■ Assigned task ■
Below are records; reproduce exactly the lines from the one that has "Em uma indústria, por" through the one that has "de aplicações IoT;", ends included, and nothing more.

------------------------------

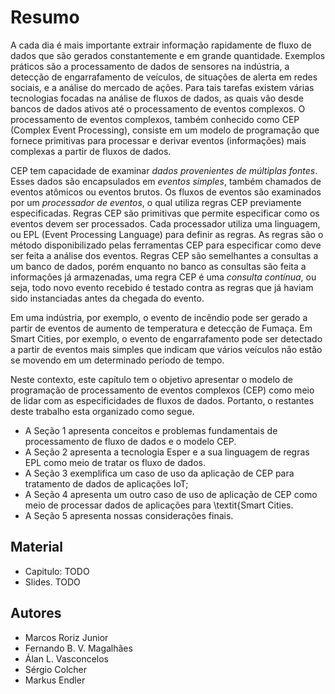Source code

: # Resumo
A cada dia é mais importante extrair informação rapidamente de fluxo de dados que são gerados constantemente e em grande quantidade. Exemplos práticos são a processamento de dados de sensores na indústria, a detecção de engarrafamento de veículos, de situações de alerta em redes sociais, e a análise do mercado de ações.
Para tais tarefas existem várias tecnologias focadas na análise de fluxos de dados, as quais vão desde bancos de dados ativos até o processamento de eventos complexos.
O processamento de eventos complexos, também conhecido como CEP (Complex Event Processing), consiste em um modelo de programação que fornece primitivas para processar e derivar eventos (informações) mais complexas a partir de fluxos de dados.

CEP tem capacidade de examinar *dados provenientes de múltiplas fontes*.
Esses dados são encapsulados em *eventos simples*, também chamados de eventos atômicos ou eventos brutos.
Os fluxos de eventos são examinados por um *processador de eventos*, o qual utiliza regras CEP previamente especificadas.
Regras CEP são primitivas que permite especificar como os eventos devem ser processados.
Cada processador utiliza uma linguagem, ou EPL (Event Processing Language) para definir as regras.
As regras são o método disponibilizado pelas ferramentas CEP para especificar como deve ser feita a análise dos eventos.
Regras CEP são semelhantes a consultas a um banco de dados, porém enquanto no banco as consultas são feita a informações já armazenadas, uma regra CEP é uma *consulta contínua*, ou seja, todo novo evento recebido é testado contra as regras que já haviam sido instanciadas antes da chegada do evento.

Em uma indústria, por exemplo, o evento de incêndio pode ser gerado a partir de eventos de aumento de temperatura e detecção de Fumaça.
Em Smart Cities, por exemplo, o evento de engarrafamento pode ser detectado a partir de eventos mais simples que indicam que vários  veículos não estão se movendo em um determinado período de tempo.

Neste contexto, este capítulo tem o objetivo apresentar o modelo de programação de processamento de eventos complexos (CEP) como meio de lidar com as especificidades de fluxos de dados.
Portanto, o restantes deste trabalho esta organizado como segue.

* A Seção 1 apresenta conceitos e problemas fundamentais de processamento de fluxo de dados e o modelo CEP.
* A Seção 2 apresenta a tecnologia Esper e a sua linguagem de regras EPL como meio de tratar os fluxo de dados.
* A Seção 3 exemplifica um caso de uso da aplicação de CEP para tratamento de dados de aplicações IoT;
* A Seção 4 apresenta um outro caso de uso de aplicação de CEP como meio de processar dados de aplicações para \textit{Smart Cities.
* A Seção 5 apresenta nossas considerações finais.


## Material
* Capitulo: TODO
* Slides. TODO

## Autores
* Marcos Roriz Junior
* Fernando B. V. Magalhães
* Álan L. Vasconcelos
* Sérgio Colcher
* Markus Endler

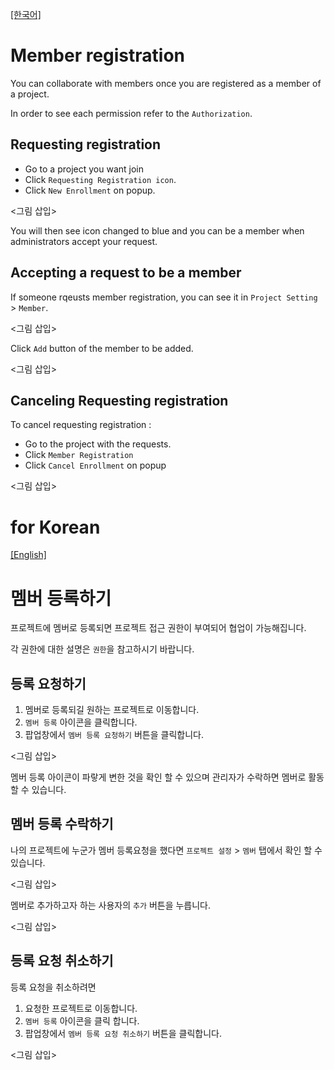 <a name="english"></a>
[[한국어]](#korean)

# Member registration

You can collaborate with members once you are registered as a member of a project. 

In order to see each permission refer to the `Authorization`. 

## Requesting registration

* Go to a project you want join
* Click `Requesting Registration icon`.
* Click `New Enrollment` on popup.

<그림 삽입>

You will then see icon changed to blue and you can be a member when administrators accept your request.

## Accepting a request to be a member

If someone rqeusts member registration, you can see it in `Project Setting` > `Member`.

<그림 삽입>

Click `Add` button of the member to be added.

<그림 삽입>

## Canceling Requesting registration

To cancel requesting registration :

* Go to the project with the requests.
* Click `Member Registration`
* Click `Cancel Enrollment` on popup

<그림 삽입>

<a name="korean"></a>
# for Korean
[[English]](#english)

# 멤버 등록하기

프로젝트에 멤버로 등록되면 프로젝트 접근 권한이 부여되어 협업이 가능해집니다.

각 권한에 대한 설명은 `권한`을 참고하시기 바랍니다.

## 등록 요청하기

1. 멤버로 등록되길 원하는 프로젝트로 이동합니다.
2. `멤버 등록` 아이콘을 클릭합니다.
3. 팝업창에서 `멤버 등록 요청하기` 버튼을 클릭합니다.

<그림 삽입>

멤버 등록 아이콘이 파랗게 변한 것을 확인 할 수 있으며 관리자가 수락하면 멤버로 활동 할 수 있습니다.

## 멤버 등록 수락하기

나의 프로젝트에 누군가 멤버 등록요청을 했다면 `프로젝트 설정` > `멤버` 탭에서 확인 할 수 있습니다.

<그림 삽입>

멤버로 추가하고자 하는 사용자의 `추가` 버튼을 누릅니다.

<그림 삽입>

## 등록 요청 취소하기

등록 요청을 취소하려면 

1. 요청한 프로젝트로 이동합니다.
2. `멤버 등록` 아이콘을 클릭 합니다.
3. 팝업창에서 `멤버 등록 요청 취소하기` 버튼을 클릭합니다.

<그림 삽입>
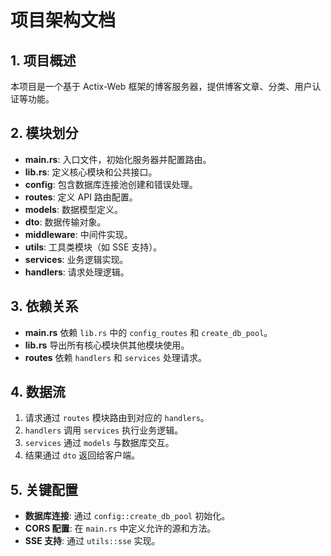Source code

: # 项目架构文档

## 1. 项目概述
本项目是一个基于 Actix-Web 框架的博客服务器，提供博客文章、分类、用户认证等功能。

## 2. 模块划分
- **main.rs**: 入口文件，初始化服务器并配置路由。
- **lib.rs**: 定义核心模块和公共接口。
- **config**: 包含数据库连接池创建和错误处理。
- **routes**: 定义 API 路由配置。
- **models**: 数据模型定义。
- **dto**: 数据传输对象。
- **middleware**: 中间件实现。
- **utils**: 工具类模块（如 SSE 支持）。
- **services**: 业务逻辑实现。
- **handlers**: 请求处理逻辑。

## 3. 依赖关系
- **main.rs** 依赖 `lib.rs` 中的 `config_routes` 和 `create_db_pool`。
- **lib.rs** 导出所有核心模块供其他模块使用。
- **routes** 依赖 `handlers` 和 `services` 处理请求。

## 4. 数据流
1. 请求通过 `routes` 模块路由到对应的 `handlers`。
2. `handlers` 调用 `services` 执行业务逻辑。
3. `services` 通过 `models` 与数据库交互。
4. 结果通过 `dto` 返回给客户端。

## 5. 关键配置
- **数据库连接**: 通过 `config::create_db_pool` 初始化。
- **CORS 配置**: 在 `main.rs` 中定义允许的源和方法。
- **SSE 支持**: 通过 `utils::sse` 实现。
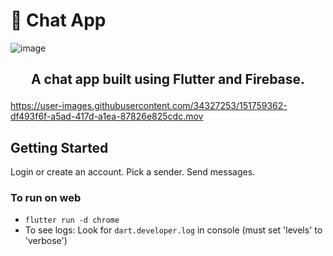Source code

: # 💬 Chat App


![image](https://user-images.githubusercontent.com/34327253/152464447-7d988b64-368a-4c0c-993a-6ff1c61cedd2.png)

<h2>
  <p align="center"> A chat app built using Flutter and Firebase.</p>
</h2>

  
https://user-images.githubusercontent.com/34327253/151759362-df493f6f-a5ad-417d-a1ea-87826e825cdc.mov


## Getting Started 
Login or create an account. Pick a sender. Send messages. 

### To run on web
- `flutter run -d chrome`
- To see logs: Look for `dart.developer.log` in console (must set 'levels' to 'verbose')
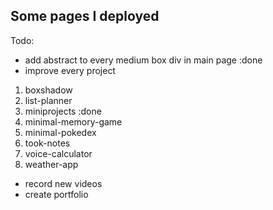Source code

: ## Some pages I deployed

Todo:
- add abstract to every medium box div in main page :done
- improve every project
1. boxshadow
2. list-planner
3. miniprojects :done
4. minimal-memory-game
5. minimal-pokedex
6. took-notes
7. voice-calculator
8. weather-app
- record new videos
- create portfolio
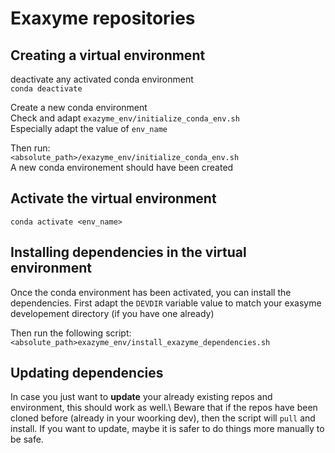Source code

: 
# Exaxyme repositories

## Creating a virtual environment 

deactivate any activated conda environment \
`conda deactivate`

Create a new conda environment \
Check and adapt `exazyme_env/initialize_conda_env.sh` \
Especially adapt the value of `env_name`

Then run: \
`<absolute_path>/exazyme_env/initialize_conda_env.sh` \
A new conda environement should have been created 

## Activate the virtual environment
`conda activate <env_name>`

## Installing dependencies in the virtual environment  
Once the conda environment has been activated, you can install the dependencies.
First adapt the `DEVDIR` variable value to match your exasyme developement directory (if you have one already) 

Then run the following script: \
`<absolute_path>exazyme_env/install_exazyme_dependencies.sh`

## Updating dependencies
In case you just want to **update** your already existing repos and environment, this should work as well.\ 
Beware that if the repos have been cloned before (already in your woorking dev), then the script will `pull` and install. If you want to update, maybe it is safer to do things more manually to be safe.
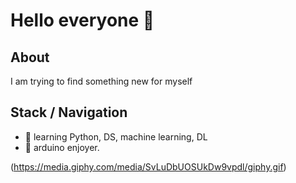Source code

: # Hello everyone 👋

## About

I am trying to find something new for myself

## Stack / Navigation

- 📁 learning Python, DS, machine learning, DL
- 🤖 arduino enjoyer.

(https://media.giphy.com/media/SvLuDbUOSUkDw9vpdl/giphy.gif)

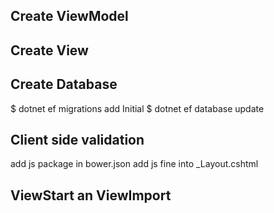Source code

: 

## Create ViewModel

## Create View

## Create Database
 $ dotnet ef migrations add Initial
 $ dotnet ef database update 


## Client side validation
add js package in bower.json
add js fine into _Layout.cshtml

## ViewStart an ViewImport
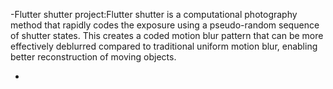 -Flutter shutter project:Flutter shutter is a computational photography method that rapidly codes the exposure using a pseudo-random sequence of shutter states. This creates a coded motion blur pattern that can be more effectively deblurred compared to traditional uniform motion blur, enabling better reconstruction of moving objects.

-
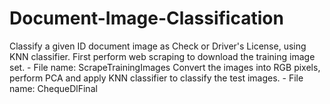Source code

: # Document-Image-Classification
Classify a given ID document image as Check or Driver's License, using KNN classifier.
First perform web scraping to download the training image set.  - File name: ScrapeTrainingImages
Convert the images into RGB pixels, perform PCA and apply KNN classifier to classify the test images. - File name: ChequeDlFinal
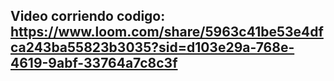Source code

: ## Video corriendo codigo: https://www.loom.com/share/5963c41be53e4dfca243ba55823b3035?sid=d103e29a-768e-4619-9abf-33764a7c8c3f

------------------------------

■ Your solution ■
Em uma indústria, por exemplo, o evento de incêndio pode ser gerado a partir de eventos de aumento de temperatura e detecção de Fumaça.
Em Smart Cities, por exemplo, o evento de engarrafamento pode ser detectado a partir de eventos mais simples que indicam que vários  veículos não estão se movendo em um determinado período de tempo.

Neste contexto, este capítulo tem o objetivo apresentar o modelo de programação de processamento de eventos complexos (CEP) como meio de lidar com as especificidades de fluxos de dados.
Portanto, o restantes deste trabalho esta organizado como segue.

* A Seção 1 apresenta conceitos e problemas fundamentais de processamento de fluxo de dados e o modelo CEP.
* A Seção 2 apresenta a tecnologia Esper e a sua linguagem de regras EPL como meio de tratar os fluxo de dados.
* A Seção 3 exemplifica um caso de uso da aplicação de CEP para tratamento de dados de aplicações IoT;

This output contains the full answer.